BRIEF - Working through the entries below, find how many lines include "Example", then write only that number.
+++ ENTRIES SHOWN +++
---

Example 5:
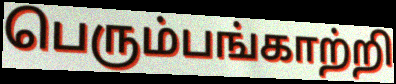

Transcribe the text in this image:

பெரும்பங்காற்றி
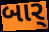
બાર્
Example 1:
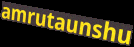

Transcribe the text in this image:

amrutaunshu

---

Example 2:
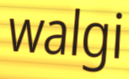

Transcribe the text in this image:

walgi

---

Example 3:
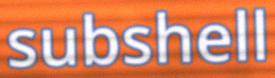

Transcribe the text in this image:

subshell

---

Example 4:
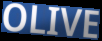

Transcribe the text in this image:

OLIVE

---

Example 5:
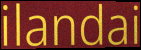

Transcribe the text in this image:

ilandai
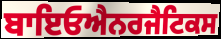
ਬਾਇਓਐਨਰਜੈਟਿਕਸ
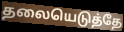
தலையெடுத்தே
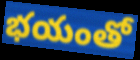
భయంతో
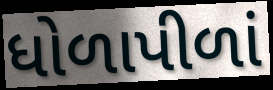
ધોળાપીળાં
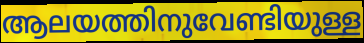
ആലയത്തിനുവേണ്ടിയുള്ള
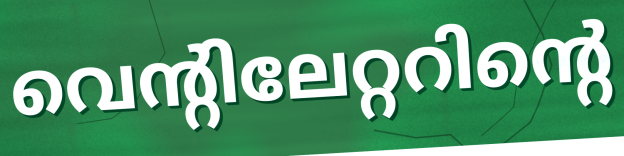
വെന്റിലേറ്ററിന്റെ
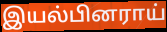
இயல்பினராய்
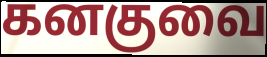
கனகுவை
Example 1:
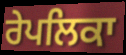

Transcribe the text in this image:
+++
RESPONSE AREA - 7